Extrapolating this, another approach would be a "floating probability density calculation" that uses only a limited buffer and adjusts automatically to the range (due to the long tail, bins may not be spaced evenly) - haven't found anything, but with some assumptions about the distribution it should be possible in principle.
Why (since it was asked) -
For a complex process we need to make guarantees such as "only 0.1% of runs exceed a limit of 3 seconds, and the average processing time is 2.8 seconds". The performance of an isolated piece of code can be very different from a normal run-time environment involving varying levels of disk and network access, background services, scheduled events that occur within a day, etc.

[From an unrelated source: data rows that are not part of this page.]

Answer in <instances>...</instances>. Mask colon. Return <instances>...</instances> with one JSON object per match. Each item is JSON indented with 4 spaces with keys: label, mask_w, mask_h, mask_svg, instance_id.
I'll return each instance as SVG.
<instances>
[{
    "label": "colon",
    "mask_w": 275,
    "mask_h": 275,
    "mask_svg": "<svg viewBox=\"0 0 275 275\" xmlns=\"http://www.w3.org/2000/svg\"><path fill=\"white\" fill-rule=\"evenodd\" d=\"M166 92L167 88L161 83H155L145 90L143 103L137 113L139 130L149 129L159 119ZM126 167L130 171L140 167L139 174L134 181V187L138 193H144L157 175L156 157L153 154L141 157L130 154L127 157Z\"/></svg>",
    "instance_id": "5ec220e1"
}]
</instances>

This can be solved trivially by accumulating all data. However, to accumulate this data in production, the data produced needs to be limited. For analysis of isolated pieces of code, a gaussian deviation plus first run penalty is ok. That doesn't work anymore for the distributions found above.
[edit] I've already got very good answers (and finally - maybe - some time to work on this). I'm starting a bounty to look for more input / ideas.
Often when you have a random value that can only be positive, a log-normal distribution is a good way to model it. That is, you take the log of each measurement, and assume that is normally distributed.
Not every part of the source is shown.